Cash cows rarely get r & d investments.

Photo Engineer
04-29-2013, 11:16 PM
You dingbats! An exec never ran a coating machine nor made an emulsion! Get real!

PE

MattKing
04-29-2013, 11:22 PM
You dingbats! An exec never ran a coating machine nor made an emulsion! Get real!

PE

PE:

But some of those execs actually:

1) know the value of those who run a coating machine or make emulsions;
2) can get those who run a coating machine or make emulsions the things they need; and
3) know how to market the results!

Ken Nadvornick
04-29-2013, 11:41 PM
Harman's execs sure did...

Ken

lxdude
04-29-2013, 11:50 PM
Cash cows rarely get r & d investments.

The films are so good these days they can go a long distance without further R&D. Though I hope they do get it so they can be improved further.
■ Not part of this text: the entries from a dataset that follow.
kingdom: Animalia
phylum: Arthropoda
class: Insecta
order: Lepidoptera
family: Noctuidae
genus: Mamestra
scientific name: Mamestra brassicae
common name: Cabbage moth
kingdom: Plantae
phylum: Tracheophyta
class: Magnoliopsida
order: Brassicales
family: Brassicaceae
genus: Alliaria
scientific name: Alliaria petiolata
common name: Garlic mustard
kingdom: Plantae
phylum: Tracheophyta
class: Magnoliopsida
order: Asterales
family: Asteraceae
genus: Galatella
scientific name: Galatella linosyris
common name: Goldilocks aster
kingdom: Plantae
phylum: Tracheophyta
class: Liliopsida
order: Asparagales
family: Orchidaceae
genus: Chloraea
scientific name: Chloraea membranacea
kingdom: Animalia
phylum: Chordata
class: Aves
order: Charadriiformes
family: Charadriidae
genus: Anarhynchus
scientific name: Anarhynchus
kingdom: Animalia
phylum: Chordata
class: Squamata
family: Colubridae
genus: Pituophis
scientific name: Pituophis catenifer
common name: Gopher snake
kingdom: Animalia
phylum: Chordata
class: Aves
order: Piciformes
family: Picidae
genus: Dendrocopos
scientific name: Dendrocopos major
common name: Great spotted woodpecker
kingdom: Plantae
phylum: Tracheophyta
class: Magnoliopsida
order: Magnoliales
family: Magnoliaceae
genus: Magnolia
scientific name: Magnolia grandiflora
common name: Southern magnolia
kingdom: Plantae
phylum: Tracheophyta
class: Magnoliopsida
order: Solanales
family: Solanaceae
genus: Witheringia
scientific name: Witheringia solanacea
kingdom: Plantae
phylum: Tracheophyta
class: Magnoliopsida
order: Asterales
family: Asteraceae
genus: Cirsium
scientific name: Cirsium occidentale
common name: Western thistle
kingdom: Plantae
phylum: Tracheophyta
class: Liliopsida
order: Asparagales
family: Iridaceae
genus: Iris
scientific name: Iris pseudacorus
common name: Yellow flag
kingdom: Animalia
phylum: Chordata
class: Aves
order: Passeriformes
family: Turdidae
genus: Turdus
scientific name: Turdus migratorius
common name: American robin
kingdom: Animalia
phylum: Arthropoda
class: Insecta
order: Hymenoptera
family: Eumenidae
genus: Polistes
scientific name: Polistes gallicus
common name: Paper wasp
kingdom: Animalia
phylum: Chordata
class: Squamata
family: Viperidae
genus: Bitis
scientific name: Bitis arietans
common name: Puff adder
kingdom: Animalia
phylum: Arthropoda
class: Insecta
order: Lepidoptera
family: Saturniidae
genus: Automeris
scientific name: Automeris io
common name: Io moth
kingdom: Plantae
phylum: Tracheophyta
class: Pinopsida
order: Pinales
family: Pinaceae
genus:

But I'm happy to just see them in production, and if they are much the same 20 years from now, OK by me.

AgX
04-30-2013, 01:46 AM
This article at least says they plan to hire new execs and run the biz for cash flow, not just sell it off:

http://pdnpulse.com/2013/04/kodak-turns-over-film-division-to-its-uk-pension-plan.html


So far (to be fair, just based on my knowledge....) noone wanted to buy the resting halide based manufacturing.
The market-value of these plants is thus zero.

How could a new owner succeed in trying to sell them after Kodak failed?


Of course those plants are still of value to the owner. That value would be less than the expected profits to be made over the time the plant still lasts or the market is still in existence.

But in this all we must not forget that the new owner is not a buyer who was free to decide to buy something for profit but a creditor who took what was offered.

Ian Grant
04-30-2013, 02:32 AM
PE:

But some of those execs actually:

1) know the value of those who run a coating machine or make emulsions;
2) can get those who run a coating machine or make emulsions the things they need; and
3) know how to market the results!


That's the key to making improvements. We need a healthy Kodak film & paper company as it boosts confidence as a whole in the rest of the market.

They need to get film on shelves again more widely around the world.